Mathematica was awarded a nine-year, $41 million contract from the Social Security Administration (SSA) to evaluate the Youth Transition Demonstration projects, designed to help youth with disabilities maximize their economic self-sufficiency as they move from school to work. To accomplish this goal, projects can provide benefits counseling, advocacy, career counseling, job placement, and services to support continued employment. A key element of the initiative is the waiving of certain rules by SSA to provide incentives for youth with disabilities to initiate work or increase their work activity. Twelve projects are currently operating across the country.

The projects work with youth ages 14 to 25 who receive Supplemental Security Income, Social Security Disability Insurance, or Childhood Disability Benefits, and those who are at risk of receiving these benefits after leaving school. The projects, which can coordinate with schools and existing service providers in their communities, have flexibility in the interventions they develop, the subgroups of youths they serve, and the services and supports they provide.

Mathematica will develop and evaluate the interventions, which are expected to reduce the likelihood participants will experience a lifetime of dependence on disability benefits. Working with its subcontractors MDRC, Cornell University, and TransCen, Inc., Mathematica will develop intervention strategies, market them to potential sponsors, assist sponsors in running projects, and select six projects to participate in a multiyear evaluation. The evaluation will be based on an experimental design.
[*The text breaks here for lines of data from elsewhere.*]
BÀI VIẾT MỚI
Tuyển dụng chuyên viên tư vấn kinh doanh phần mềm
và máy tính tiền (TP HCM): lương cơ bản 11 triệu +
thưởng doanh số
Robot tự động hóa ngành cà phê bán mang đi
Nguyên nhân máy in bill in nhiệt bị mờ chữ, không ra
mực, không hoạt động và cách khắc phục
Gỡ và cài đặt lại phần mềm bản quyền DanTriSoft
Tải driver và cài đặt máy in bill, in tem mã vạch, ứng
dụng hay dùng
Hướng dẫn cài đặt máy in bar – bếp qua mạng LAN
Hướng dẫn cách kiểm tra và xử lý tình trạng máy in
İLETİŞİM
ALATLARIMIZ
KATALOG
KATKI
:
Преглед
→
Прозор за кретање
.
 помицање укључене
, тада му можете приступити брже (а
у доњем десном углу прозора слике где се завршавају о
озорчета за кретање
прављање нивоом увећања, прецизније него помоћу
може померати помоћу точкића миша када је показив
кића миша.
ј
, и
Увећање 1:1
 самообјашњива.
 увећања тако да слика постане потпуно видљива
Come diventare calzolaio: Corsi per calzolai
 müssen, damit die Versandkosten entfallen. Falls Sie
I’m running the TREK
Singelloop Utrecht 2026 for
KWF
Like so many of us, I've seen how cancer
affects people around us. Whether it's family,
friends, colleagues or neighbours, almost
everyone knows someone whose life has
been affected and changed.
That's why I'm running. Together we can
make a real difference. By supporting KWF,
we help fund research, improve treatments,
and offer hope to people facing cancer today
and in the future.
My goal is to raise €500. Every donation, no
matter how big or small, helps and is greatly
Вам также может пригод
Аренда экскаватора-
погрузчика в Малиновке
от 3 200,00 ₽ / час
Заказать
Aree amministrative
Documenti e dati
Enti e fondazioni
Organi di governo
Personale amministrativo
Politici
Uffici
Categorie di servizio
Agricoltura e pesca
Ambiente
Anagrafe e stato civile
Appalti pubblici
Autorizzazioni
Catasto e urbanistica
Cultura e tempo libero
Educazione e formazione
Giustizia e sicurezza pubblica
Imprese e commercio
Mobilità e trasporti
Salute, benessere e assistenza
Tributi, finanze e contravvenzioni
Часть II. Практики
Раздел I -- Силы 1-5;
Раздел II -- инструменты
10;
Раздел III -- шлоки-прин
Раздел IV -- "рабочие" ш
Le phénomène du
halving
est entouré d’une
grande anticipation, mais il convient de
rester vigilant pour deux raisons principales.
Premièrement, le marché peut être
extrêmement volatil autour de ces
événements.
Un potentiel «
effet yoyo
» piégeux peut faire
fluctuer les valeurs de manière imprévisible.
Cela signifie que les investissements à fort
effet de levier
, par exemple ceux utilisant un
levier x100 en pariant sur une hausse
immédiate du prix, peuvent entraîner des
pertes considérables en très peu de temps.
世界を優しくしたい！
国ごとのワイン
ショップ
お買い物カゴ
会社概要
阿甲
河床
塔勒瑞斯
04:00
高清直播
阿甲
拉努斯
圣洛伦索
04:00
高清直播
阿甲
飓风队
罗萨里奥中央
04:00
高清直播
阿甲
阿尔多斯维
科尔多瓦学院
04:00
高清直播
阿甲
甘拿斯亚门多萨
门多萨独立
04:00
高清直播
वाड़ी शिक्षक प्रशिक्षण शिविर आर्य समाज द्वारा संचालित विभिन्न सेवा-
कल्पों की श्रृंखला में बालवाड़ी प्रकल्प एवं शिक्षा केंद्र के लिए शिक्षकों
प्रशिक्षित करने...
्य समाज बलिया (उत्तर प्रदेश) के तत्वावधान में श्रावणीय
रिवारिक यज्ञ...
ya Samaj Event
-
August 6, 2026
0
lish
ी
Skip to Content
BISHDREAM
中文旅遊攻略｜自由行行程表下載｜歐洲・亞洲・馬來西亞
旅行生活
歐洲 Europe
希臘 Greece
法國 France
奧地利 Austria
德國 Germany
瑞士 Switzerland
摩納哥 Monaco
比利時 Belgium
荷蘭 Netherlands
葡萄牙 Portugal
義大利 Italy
Outcomes for participating youth will be measured through administrative data sources and surveys conducted 12 and 36 months after they were randomly assigned to a treatment group, which will receive the SSA waivers and full project services, or a control group, which will be subject to all standard SSA rules and will receive only those services that they access independently of the demonstration projects.

Key components of the evaluation include a process study of project implementation, an impact study of the interventions for youth with disabilities, and a cost-benefit analysis.